Directive - Apart from the pictures, please restate every entry below exactly.

Data -

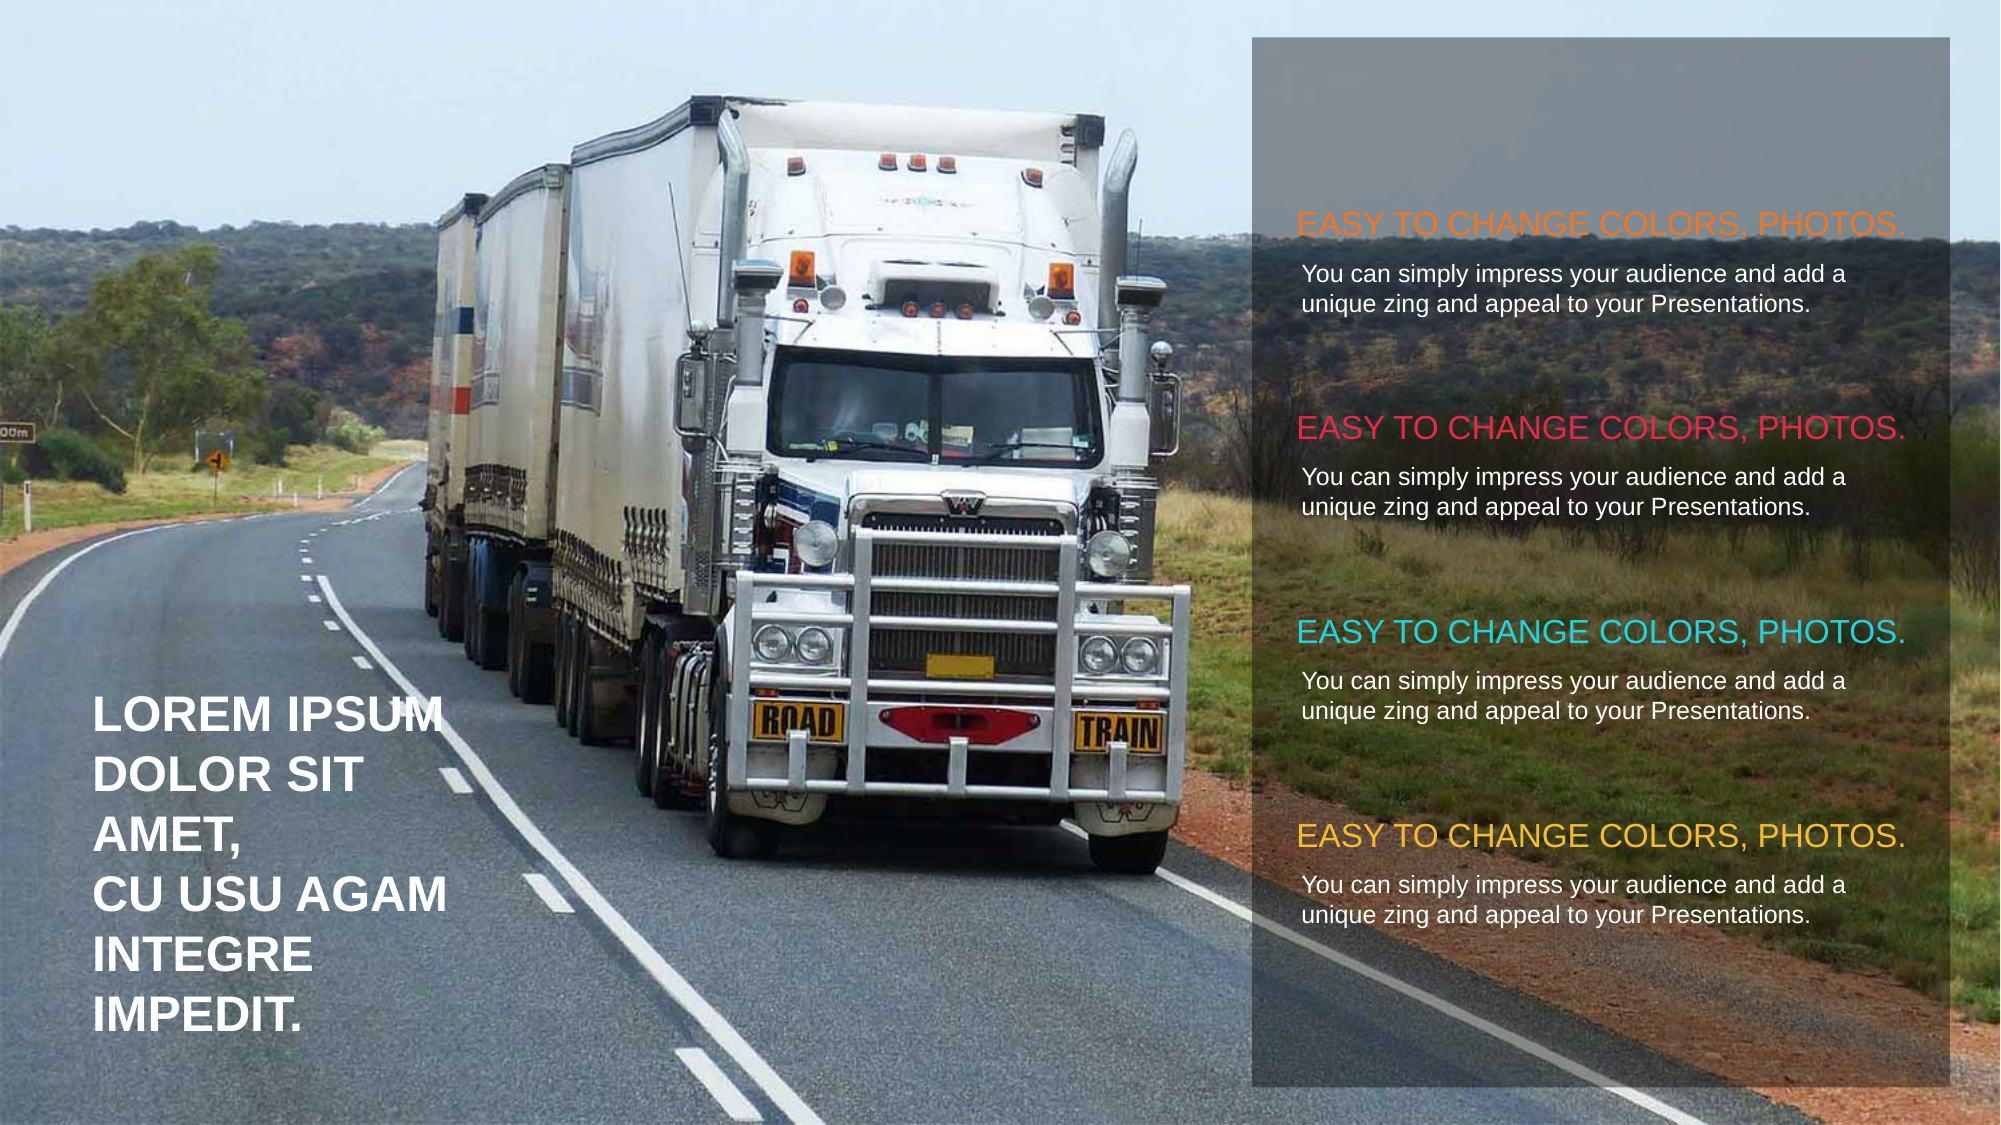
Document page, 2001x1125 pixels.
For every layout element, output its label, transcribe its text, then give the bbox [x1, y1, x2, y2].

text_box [1281, 195, 1927, 326]
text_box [1281, 602, 1927, 734]
picture [0, 0, 2001, 1125]
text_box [1281, 399, 1927, 530]
text_box [1251, 36, 1951, 1088]
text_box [1281, 806, 1927, 937]
text_box LOREM IPSUM DOLOR SIT AMET, CU USU AGAM INTEGRE IMPEDIT. [77, 673, 525, 1049]
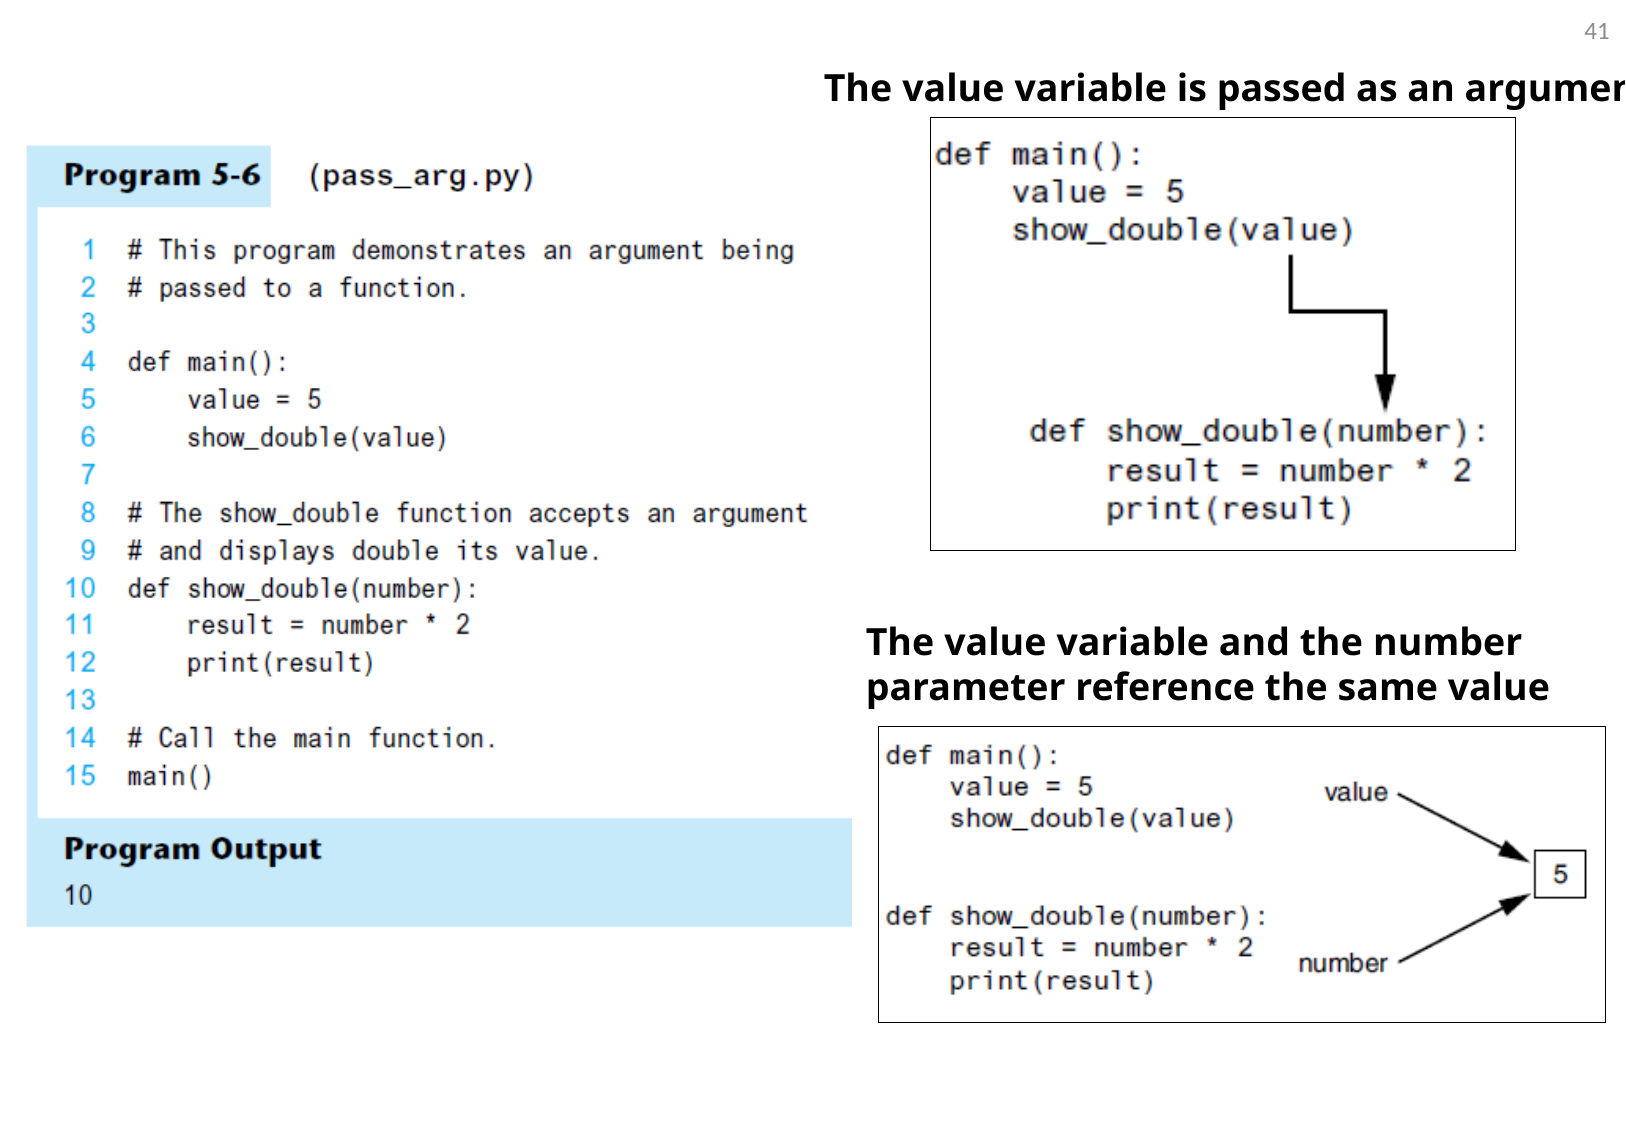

Output below -
Document page, 2001x1125 pixels.
For every layout element, output its label, transcribe its text, then give the bbox [x1, y1, x2, y2].

text_box [1281, 195, 1927, 326]
text_box [1281, 602, 1927, 734]
picture [0, 0, 2001, 1125]
text_box [1281, 399, 1927, 530]
text_box [1251, 36, 1951, 1088]
text_box [1281, 806, 1927, 937]
text_box LOREM IPSUM DOLOR SIT AMET, CU USU AGAM INTEGRE IMPEDIT. [77, 673, 525, 1049]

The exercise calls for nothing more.